» **TEXTE À LIRE**:
↓↓↓
L’intimé excipe d’une inopposabilité de l’intégralité de la clause limitative de responsabilité et sollicite l’indemnisation intégrale de ses préjudices et réclame subsidiairement l’allocation de la somme de 50 000 euros en réparation de son préjudice au titre de l’incidence professionnelle que le premier juge a insuffisamment réparé.
Il est fait renvoi aux écritures susvisées pour un plus ample exposé des éléments de la cause, des moyens et prétentions des parties, conformément aux dispositions de l’article 455 du code de procédure civile.
MOTIFS DE LA DÉCISION
Sur l’effet dévolutif :
– sur l’appel principal
Aux termes des dispositions de l’article 562 du code de procédure civile, l’appel défère à la cour la connaissance des chefs de jugement qu’il critique expressément et de ceux qui en dépendent.
En application de l’article 954 de ce même code, la cour ne statue que sur les prétentions énoncées au dispositif et n’examine les moyens au soutien de ces prétentions que s’ils sont invoqués dans la discussion.
Il résulte de la combinaison de ces textes que la partie qui entend voir infirmer le chef d’un jugement doit d’une part, solliciter expressément l’infirmation ou l’annulation du jugement critiqué et d’autre part, formuler une prétention dans le dispositif de ses conclusions d’appel.
↑↑↑
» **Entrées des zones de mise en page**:
↓↓↓
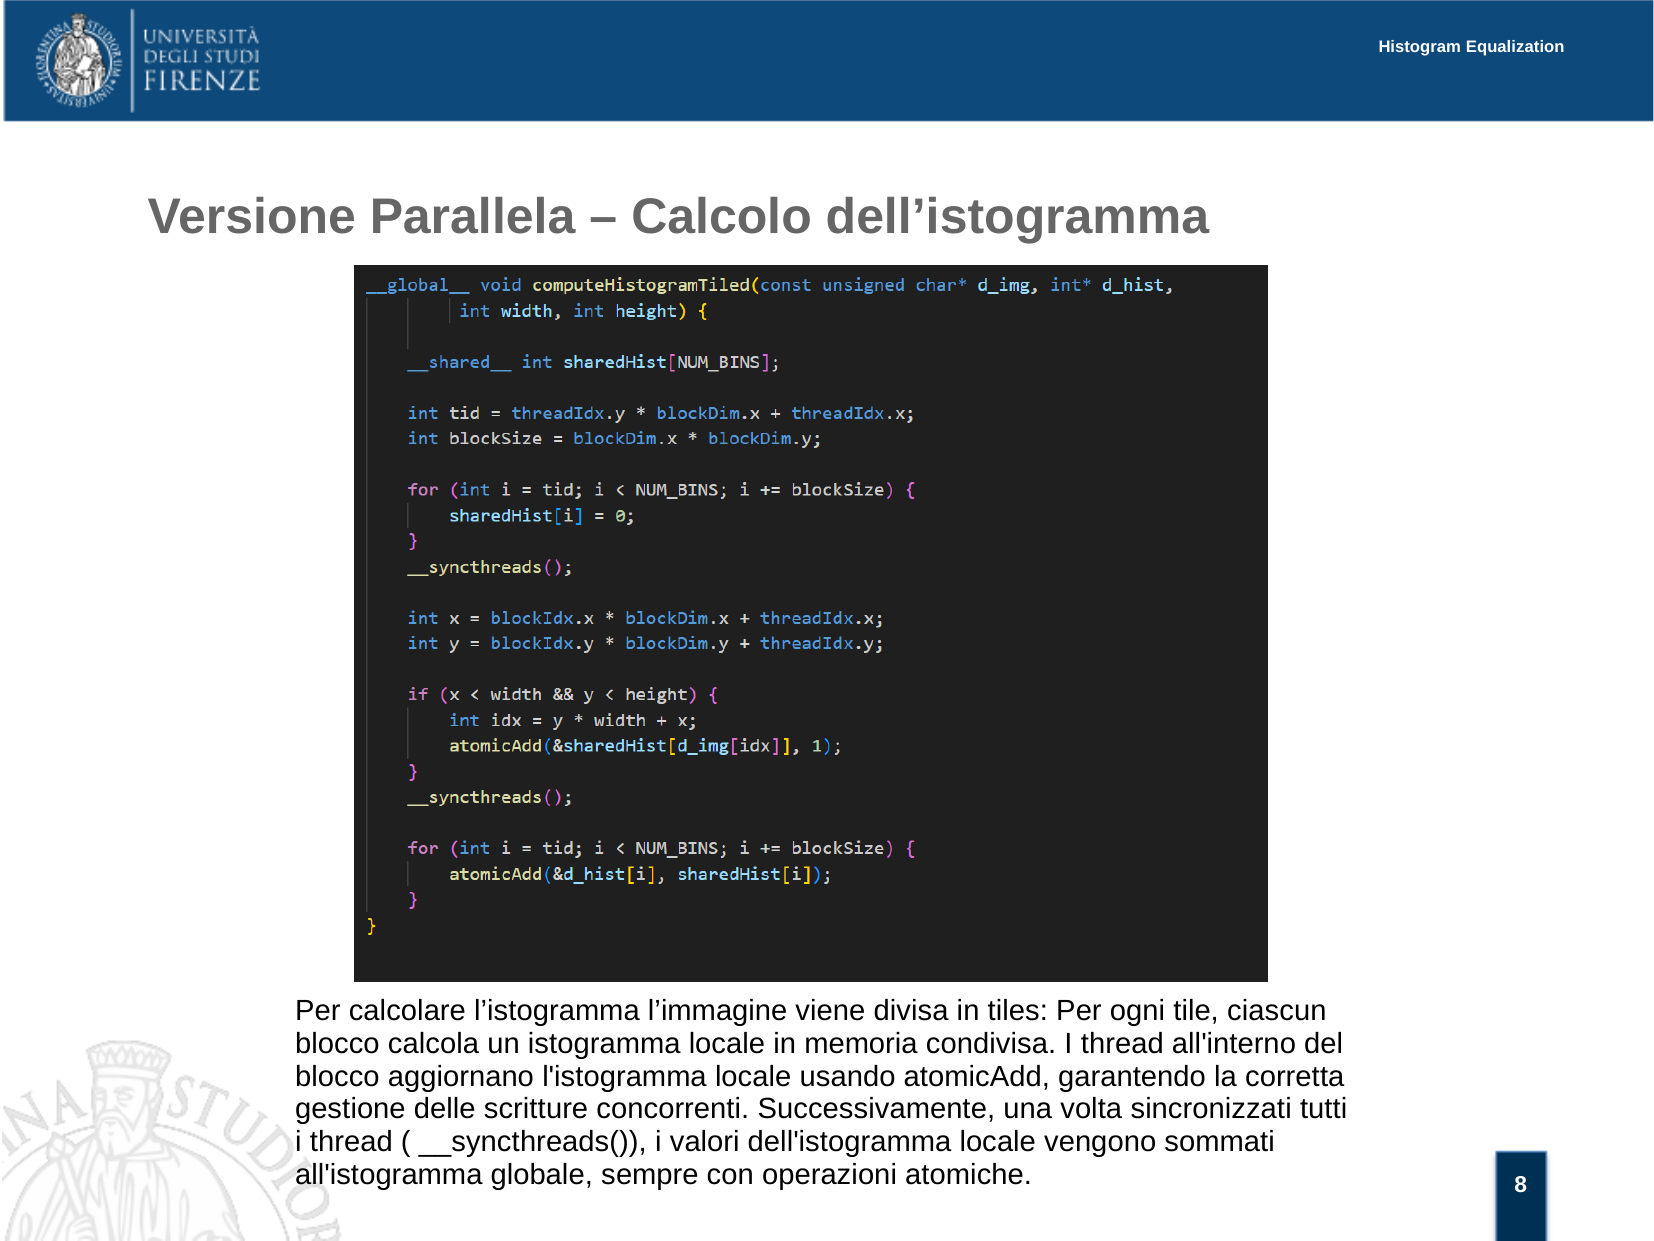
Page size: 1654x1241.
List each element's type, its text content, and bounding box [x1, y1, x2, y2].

picture [2, 0, 1654, 1241]
text_box 8 [1505, 1160, 1536, 1208]
text_box Versione Parallela – Calcolo dell’istogramma [147, 118, 1601, 286]
text_box Histogram Equalization [685, 13, 1565, 118]
text_box Per calcolare l’istogramma l’immagine viene divisa in tiles: Per ogni tile, ciascun blocco calcola un istogramma locale in memoria condivisa. I thread all'interno del blocco aggiornano l'istogramma locale usando atomicAdd, garantendo la corretta gestione delle scritture concorrenti. Successivamente, una volta sincronizzati tutti i thread ( __syncthreads()), i valori dell'istogramma locale vengono sommati all'istogramma globale, sempre con operazioni atomiche. [295, 974, 1359, 1211]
↑↑↑
» **CONSIGNES**:
1. Réécrivez sous forme de liste le paragraphe de l'extrait de décision qui commence par « Il résulte de la combinaison de ces textes », en gardant ses faits principaux.
2. Dans les entrées, substituez « enclosing box » à « bounding box », sans rien modifier d'autre. Ne reprenez pas l'image dans votre réponse.

» **RÉPONSES ATTENDUES**:
1.
Selon les articles 562 et 954 du code de procédure civile, la partie qui veut faire infirmer un chef de jugement doit :
- demander expressément l'infirmation ou l'annulation du jugement critiqué ;
- formuler une prétention dans le dispositif de ses conclusions d'appel.

2.
Page size: 1654x1241.
List each element's type, its text content, and enclosing box [x1, y1, x2, y2].

picture [2, 0, 1654, 1241]
text_box 8 [1505, 1160, 1536, 1208]
text_box Versione Parallela – Calcolo dell’istogramma [147, 118, 1601, 286]
text_box Histogram Equalization [685, 13, 1565, 118]
text_box Per calcolare l’istogramma l’immagine viene divisa in tiles: Per ogni tile, ciascun blocco calcola un istogramma locale in memoria condivisa. I thread all'interno del blocco aggiornano l'istogramma locale usando atomicAdd, garantendo la corretta gestione delle scritture concorrenti. Successivamente, una volta sincronizzati tutti i thread ( __syncthreads()), i valori dell'istogramma locale vengono sommati all'istogramma globale, sempre con operazioni atomiche. [295, 974, 1359, 1211]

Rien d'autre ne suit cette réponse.